Abdo Badwi, Holy Spirit University of Kaslik (Liban): Art and Iconography in Maronite and Syriac Churches
Bucharest, May 10th 2019
Baby Varghese, Mahatma Gandhi University, Kottayam (India): Syriac Christianity and its Ancient Liturgical Tradition. A Survey into the History and Interpretation of St. James’s Anaphora
Bucharest, July 5th 2019
Piotr Zelazko, Studium Theologicum Salesianum, Jerusalem (Israel): The figure of Abraham in the interreligious dialogue - from the local perspective of the Holy Land
Bucharest, November 22nd 2019
THE VISIT OF A SOVEREIGN PONTIFF TO A MAJORITY-ORTHODOX COUNTRY, AN EVENT OF UNIVERSAL VALENCE
Orthodoxy and Catholicism are but two of the Christian confessions originating in the Levantine space. Active today worldwide, the two branches of Christian tradition have continuously remained connected to the spirituality of the Eastern Mediterranean. Both the Catholic and Byzantine tradition, as well as those of other Eastern branches of Christianity in the Levant (Armenian, Georgian, Coptic, Syriac, Ethiopian), have continuously rivalled each other in claiming to possess the ultimate Christian truth.
The divide between the two great confessions centred around Rome and Constantinople, respectively, originating in the Great Schism of 1054, has culturally affected all nations that claim a Christian heritage.

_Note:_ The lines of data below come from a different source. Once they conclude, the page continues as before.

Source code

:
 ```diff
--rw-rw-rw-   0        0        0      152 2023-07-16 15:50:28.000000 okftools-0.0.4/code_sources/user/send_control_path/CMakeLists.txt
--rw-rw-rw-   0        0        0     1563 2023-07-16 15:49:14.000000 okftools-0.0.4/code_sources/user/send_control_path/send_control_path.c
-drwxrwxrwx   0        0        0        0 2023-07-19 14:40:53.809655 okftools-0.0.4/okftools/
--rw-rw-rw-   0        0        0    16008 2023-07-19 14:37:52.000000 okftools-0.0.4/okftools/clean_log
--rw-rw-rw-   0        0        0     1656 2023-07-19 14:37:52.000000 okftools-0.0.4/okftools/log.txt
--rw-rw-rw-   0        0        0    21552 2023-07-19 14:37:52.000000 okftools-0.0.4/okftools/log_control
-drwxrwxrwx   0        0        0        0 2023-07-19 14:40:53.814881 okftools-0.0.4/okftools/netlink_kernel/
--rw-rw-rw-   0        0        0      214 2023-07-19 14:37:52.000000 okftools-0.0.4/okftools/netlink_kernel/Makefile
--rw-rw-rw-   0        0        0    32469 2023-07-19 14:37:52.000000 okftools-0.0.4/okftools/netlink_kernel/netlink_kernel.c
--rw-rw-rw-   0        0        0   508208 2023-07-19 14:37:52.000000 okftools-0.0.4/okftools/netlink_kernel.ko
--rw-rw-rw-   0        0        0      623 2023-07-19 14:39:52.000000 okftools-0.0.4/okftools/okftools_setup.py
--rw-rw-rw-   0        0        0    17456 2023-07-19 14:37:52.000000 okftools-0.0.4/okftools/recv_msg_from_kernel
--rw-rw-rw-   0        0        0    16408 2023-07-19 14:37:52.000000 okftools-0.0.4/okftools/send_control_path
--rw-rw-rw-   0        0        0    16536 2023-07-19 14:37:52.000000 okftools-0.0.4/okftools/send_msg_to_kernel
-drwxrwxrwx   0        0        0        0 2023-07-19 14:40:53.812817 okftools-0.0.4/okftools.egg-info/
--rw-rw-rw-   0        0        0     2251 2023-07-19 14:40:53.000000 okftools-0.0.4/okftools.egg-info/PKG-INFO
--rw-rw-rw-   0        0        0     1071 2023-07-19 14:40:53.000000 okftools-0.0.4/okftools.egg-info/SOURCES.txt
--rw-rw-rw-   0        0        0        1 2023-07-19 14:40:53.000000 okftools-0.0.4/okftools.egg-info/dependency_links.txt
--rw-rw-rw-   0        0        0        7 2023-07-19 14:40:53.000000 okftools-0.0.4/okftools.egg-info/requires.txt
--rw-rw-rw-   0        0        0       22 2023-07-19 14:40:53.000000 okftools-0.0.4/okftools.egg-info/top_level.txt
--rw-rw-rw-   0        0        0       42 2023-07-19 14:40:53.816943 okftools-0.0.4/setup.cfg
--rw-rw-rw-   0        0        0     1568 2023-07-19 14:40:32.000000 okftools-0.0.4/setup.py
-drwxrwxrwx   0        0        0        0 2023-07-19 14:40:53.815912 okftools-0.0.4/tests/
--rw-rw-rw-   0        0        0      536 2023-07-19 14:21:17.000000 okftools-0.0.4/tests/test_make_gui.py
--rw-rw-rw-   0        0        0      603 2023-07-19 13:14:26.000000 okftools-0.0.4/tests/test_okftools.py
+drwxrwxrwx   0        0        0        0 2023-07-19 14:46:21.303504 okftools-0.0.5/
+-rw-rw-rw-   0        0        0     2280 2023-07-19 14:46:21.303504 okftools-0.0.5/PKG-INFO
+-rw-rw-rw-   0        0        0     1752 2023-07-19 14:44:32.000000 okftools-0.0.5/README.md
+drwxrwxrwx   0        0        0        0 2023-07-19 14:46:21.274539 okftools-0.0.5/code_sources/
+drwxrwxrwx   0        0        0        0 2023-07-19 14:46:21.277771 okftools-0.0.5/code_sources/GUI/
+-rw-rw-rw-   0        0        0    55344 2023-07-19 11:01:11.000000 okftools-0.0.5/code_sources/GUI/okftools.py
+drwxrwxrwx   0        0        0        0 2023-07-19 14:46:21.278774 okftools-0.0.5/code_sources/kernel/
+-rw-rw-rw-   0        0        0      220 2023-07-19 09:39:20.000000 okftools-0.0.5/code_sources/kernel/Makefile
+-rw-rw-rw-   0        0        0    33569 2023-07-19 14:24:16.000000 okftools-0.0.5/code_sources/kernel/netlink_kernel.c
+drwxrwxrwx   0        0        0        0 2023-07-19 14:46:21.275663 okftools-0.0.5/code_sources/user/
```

Romanians are a majority-Orthodox people, with a national, autocephalous Church that developed according to Byzantine tradition, and it is only natural that we perceive universal religious heritage first and foremost through the lens of our own culture. As such, the project of an anniversary album titled Pope John Paul II in Romania. Catholic-Orthodox Dialogue Nine Centuries after the Great Schism represents an effort to promote the culture of peace, understanding and to tackle a singular event of religious rapprochement between two religions of different traditions, it being the first visit of a sovereign Pontiff to a majority-Orthodox country. Which mature European nation would not have commemorated an event of such universal valence? The album’s creation proximate to Pope Francis’ arrival in Romania also demonstrates our purpose as an Institute: the promotion of a message of peace, stability and harmony in places historically prone to division, so that the future might enjoy more harmony and closer cooperation.
Through the effort of an anniversary album about Pope John Paul II’s visit to Romania, the Institute for Advanced Studies in Levant Culture and Civilization returned a moment of the culture of conciliation to public scrutiny, an event building on earlier initiatives for rapprochement between the Eastern and Western confessions (such as the meetings between Pope Paul VI and Patriarch Athenagoras in 1964 and 1965, which revoked the decrees of mutual excommunication issued in 1054 by their counterparts, Cardinal Humbert and Patriarch Keroularie).
The concept of a publication aimed to commemorate this event was circumscribed to the Institute’s research project on The Levant, Cradle of Abrahamic Religions, begun in 2019 with the aim of promoting interfaith dialogue, so necessary in a contemporary society marked by political and religious conflict and tension. Romania must reawaken its competencies as a regional and European leader from a cultural point of view by way of an appeal to our roots, a rethinking of our multicultural present through the lens of our origins and our traditions, as these are the beacons that shall lead us towards a peaceful and optimistic future.